On Mon, Nov 24, 2008 at 2:03 PM, Peter Hercek
Simon Marlow wrote:
Claus Reinke wrote:
Perhaps someone could help me to understand how the debugger is supposed to be used, as I tend to have this problem, too:
- when I'm at a break point, I'd really like to see the current scope or, if that is too expensive, the next enclosing scope, in full (not only would that tell me what instantiation of my code I'm in, it would also seem necessary if I want to reconstruct what the current expression is)
I don't understand what you mean here - surely in order to "reconstruct what the current expression is" you only need to know the values of the free variables of that expression? Also I don't understand what you mean by the "next enclosing scope". Could you give an example?
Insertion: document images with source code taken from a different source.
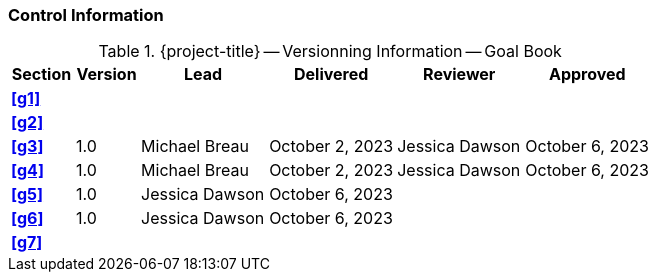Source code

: [discrete]
=== Control Information

.{project-title} -- Versionning Information -- Goal Book
[cols="^1,^1,^2,^2,^2,^2"]
|===
|Section | Version | Lead | Delivered | Reviewer | Approved

| **<<g1>>** |  |  |  |  |
| **<<g2>>** |  |  |  |  |
| **<<g3>>** | 1.0 | Michael Breau | October 2, 2023 | Jessica Dawson | October 6, 2023
| **<<g4>>** | 1.0 | Michael Breau | October 2, 2023 | Jessica Dawson | October 6, 2023
| **<<g5>>** | 1.0 | Jessica Dawson | October 6, 2023 |  |
| **<<g6>>** | 1.0 | Jessica Dawson | October 6, 2023 |  |
| **<<g7>>** |  |  |  |  |
|===
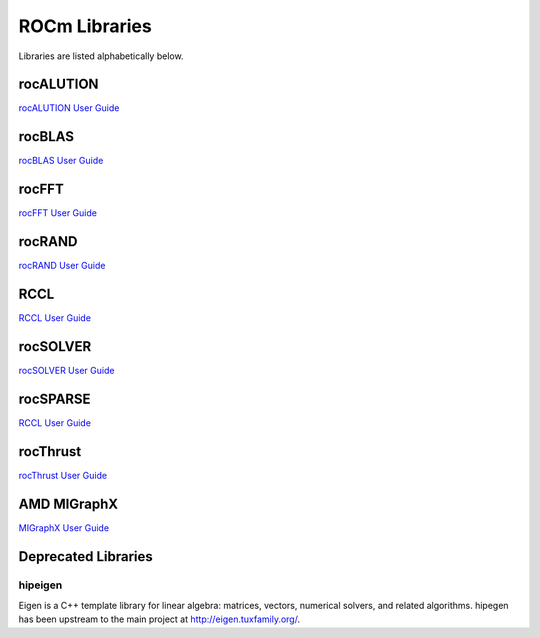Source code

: .. _ROCm_Libraries:

=================
ROCm Libraries
=================

Libraries are listed alphabetically below.

******************
rocALUTION
******************

`rocALUTION User Guide <https://rocalution.readthedocs.io/en/latest/usermanual.html>`_

******************
rocBLAS
******************

`rocBLAS User Guide <https://rocblas.readthedocs.io/en/latest/usermanual.html>`_

******************
rocFFT
******************

`rocFFT User Guide <https://rocfft.readthedocs.io/en/latest/usermanual.html>`_

******************
rocRAND
******************

`rocRAND User Guide <https://rocrand.readthedocs.io/en/latest/>`_

******************
RCCL
******************

`RCCL User Guide <https://rccl.readthedocs.io>`_

******************
rocSOLVER
******************

`rocSOLVER User Guide <https://rocsolver.readthedocs.io>`_

******************
rocSPARSE
******************

`RCCL User Guide <https://rocsparse.readthedocs.io>`_

******************
rocThrust
******************

`rocThrust User Guide <https://rocthrust.readthedocs.io>`_

***************
AMD MIGraphX
***************

`MIGraphX User Guide <https://rocmsoftwareplatform.github.io/AMDMIGraphX/doc/html/>`_


*********************
Deprecated Libraries
*********************

hipeigen
#########

Eigen is a C++ template library for linear algebra: matrices, vectors, numerical solvers, and related algorithms. hipegen has been upstream to the main project at  http://eigen.tuxfamily.org/.


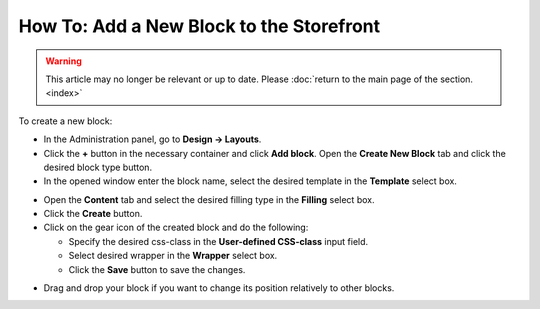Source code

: *****************************************
How To: Add a New Block to the Storefront
*****************************************

.. warning::

    This article may no longer be relevant or up to date. Please :doc:`return to the main page of the section. <index>`

To create a new block:

*   In the Administration panel, go to **Design → Layouts**.
*   Click the **+** button in the necessary container and click **Add block**. Open the **Create New Block** tab and click the desired block type button.
*   In the opened window enter the block name, select the desired template in the **Template** select box.

.. image:: img/add_block.png
    :align: center
    :alt: Add block

*   Open the **Content** tab and select the desired filling type in the **Filling** select box.
*   Click the **Create** button.
*   Click on the gear icon of the created block and do the following:

    *   Specify the desired css-class in the **User-defined CSS-class** input field.
    *   Select desired wrapper in the **Wrapper** select box.
    *   Click the **Save** button to save the changes.

.. image:: img/add_block_01.png
    :align: center
    :alt: Edit block

*   Drag and drop your block if you want to change its position relatively to other blocks.
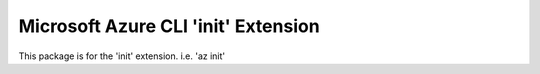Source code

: Microsoft Azure CLI 'init' Extension
==========================================

This package is for the 'init' extension.
i.e. 'az init'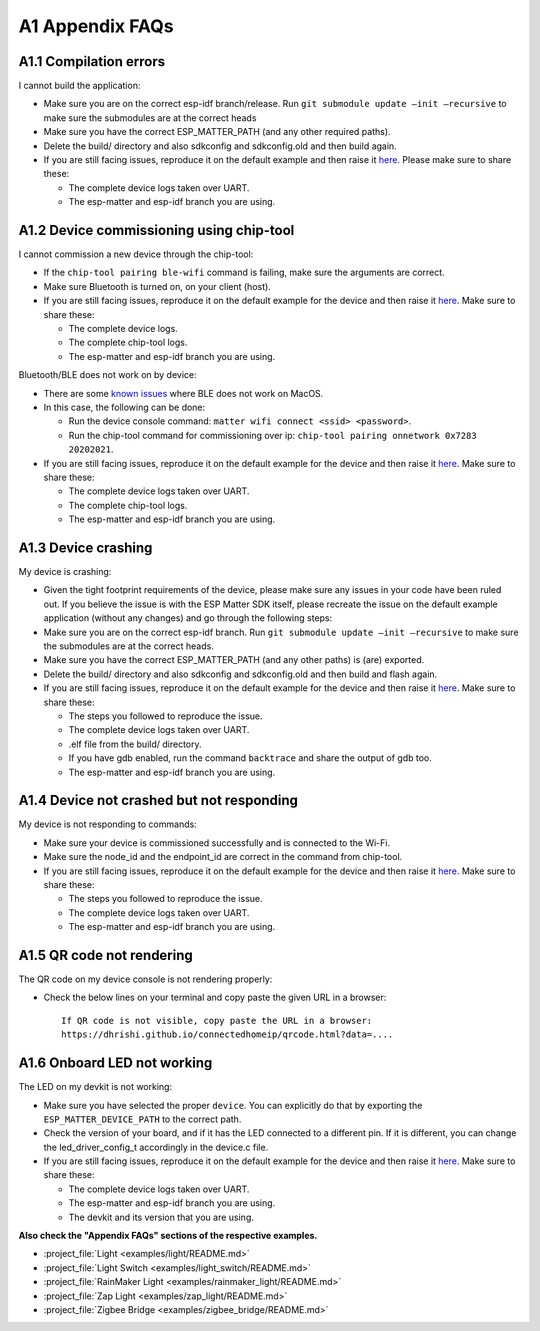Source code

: A1 Appendix FAQs
================

A1.1 Compilation errors
-----------------------

I cannot build the application:

-  Make sure you are on the correct esp-idf branch/release. Run ``git submodule
   update —init —recursive`` to make sure the submodules are at the
   correct heads
-  Make sure you have the correct ESP_MATTER_PATH (and any other required paths).
-  Delete the build/ directory and also sdkconfig and sdkconfig.old and
   then build again.
-  If you are still facing issues, reproduce it on the default
   example and then raise it `here <https://github.com/espressif/esp-matter/issues>`__. Please make sure to
   share these:

   -  The complete device logs taken over UART.
   -  The esp-matter and esp-idf branch you are using.

A1.2 Device commissioning using chip-tool
-----------------------------------------

I cannot commission a new device through the chip-tool:

-  If the ``chip-tool pairing ble-wifi`` command is failing,
   make sure the arguments are correct.
-  Make sure Bluetooth is turned on, on your client (host).
-  If you are still facing issues, reproduce it on the default
   example for the device and then raise it `here <https://github.com/espressif/esp-matter/issues>`__. Make sure
   to share these:

   -  The complete device logs.
   -  The complete chip-tool logs.
   -  The esp-matter and esp-idf branch you are using.

Bluetooth/BLE does not work on by device:

-  There are some `known issues <https://github.com/project-chip/connectedhomeip/issues/13303>`__ where BLE does not work on MacOS.
-  In this case, the following can be done:

   -  Run the device console command:
      ``matter wifi connect <ssid> <password>``.
   -  Run the chip-tool command for commissioning over ip:
      ``chip-tool pairing onnetwork 0x7283 20202021``.

-  If you are still facing issues, reproduce it on the default
   example for the device and then raise it `here <https://github.com/espressif/esp-matter/issues>`__. Make sure
   to share these:

   -  The complete device logs taken over UART.
   -  The complete chip-tool logs.
   -  The esp-matter and esp-idf branch you are using.

A1.3 Device crashing
--------------------

My device is crashing:

-  Given the tight footprint requirements of the device, please make
   sure any issues in your code have been ruled out. If you believe the
   issue is with the ESP Matter SDK itself, please recreate the issue on
   the default example application (without any changes) and go through
   the following steps:
-  Make sure you are on the correct esp-idf branch. Run ``git submodule
   update —init —recursive`` to make sure the submodules are at the
   correct heads.
-  Make sure you have the correct ESP_MATTER_PATH (and any other paths)
   is (are) exported.
-  Delete the build/ directory and also sdkconfig and sdkconfig.old and
   then build and flash again.
-  If you are still facing issues, reproduce it on the default
   example for the device and then raise it `here <https://github.com/espressif/esp-matter/issues>`__. Make sure
   to share these:

   -  The steps you followed to reproduce the issue.

   -  The complete device logs taken over UART.

   -  

      .. raw:: html

         <example>

      .elf file from the build/ directory.

   -  If you have gdb enabled, run the command ``backtrace`` and share the
      output of gdb too.

   -  The esp-matter and esp-idf branch you are using.

A1.4 Device not crashed but not responding
------------------------------------------

My device is not responding to commands:

-  Make sure your device is commissioned successfully and is connected
   to the Wi-Fi.
-  Make sure the node_id and the endpoint_id are correct in the command
   from chip-tool.
-  If you are still facing issues, reproduce it on the default
   example for the device and then raise it `here <https://github.com/espressif/esp-matter/issues>`__. Make sure
   to share these:

   -  The steps you followed to reproduce the issue.
   -  The complete device logs taken over UART.
   -  The esp-matter and esp-idf branch you are using.

A1.5 QR code not rendering
--------------------------

The QR code on my device console is not rendering properly:

-  Check the below lines on your terminal and copy paste the given URL
   in a browser:

   ::

      If QR code is not visible, copy paste the URL in a browser:
      https://dhrishi.github.io/connectedhomeip/qrcode.html?data=....

A1.6 Onboard LED not working
----------------------------

The LED on my devkit is not working:

-  Make sure you have selected the proper ``device``. You can explicitly
   do that by exporting the ``ESP_MATTER_DEVICE_PATH`` to the correct
   path.
-  Check the version of your board, and if it has the LED connected to a
   different pin. If it is different, you can change the
   led_driver_config_t accordingly in the device.c file.
-  If you are still facing issues, reproduce it on the default
   example for the device and then raise it `here <https://github.com/espressif/esp-matter/issues>`__. Make sure
   to share these:

   -  The complete device logs taken over UART.
   -  The esp-matter and esp-idf branch you are using.
   -  The devkit and its version that you are using.

**Also check the "Appendix FAQs" sections of the respective examples.**

-  :project_file:`Light <examples/light/README.md>`
-  :project_file:`Light Switch <examples/light_switch/README.md>`
-  :project_file:`RainMaker Light <examples/rainmaker_light/README.md>`
-  :project_file:`Zap Light <examples/zap_light/README.md>`
-  :project_file:`Zigbee Bridge <examples/zigbee_bridge/README.md>`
Maybe what Claus means is that he would like to see the dynamic stack and be able to traverse it and at each location in the dynamic stack he could investigate the free variables in the expression (corresponding to the dynamic stack slot). I actually considered this as a feature request but I decided that I would like to have this implemented sooner: http://hackage.haskell.org/trac/ghc/ticket/2737
As long as you start with :trace, you can see the dynamic stack with :history, and traverse it with :back. At any point in the stack the free variables are available, or so I believe. What is the missing feature you would like to request in this case?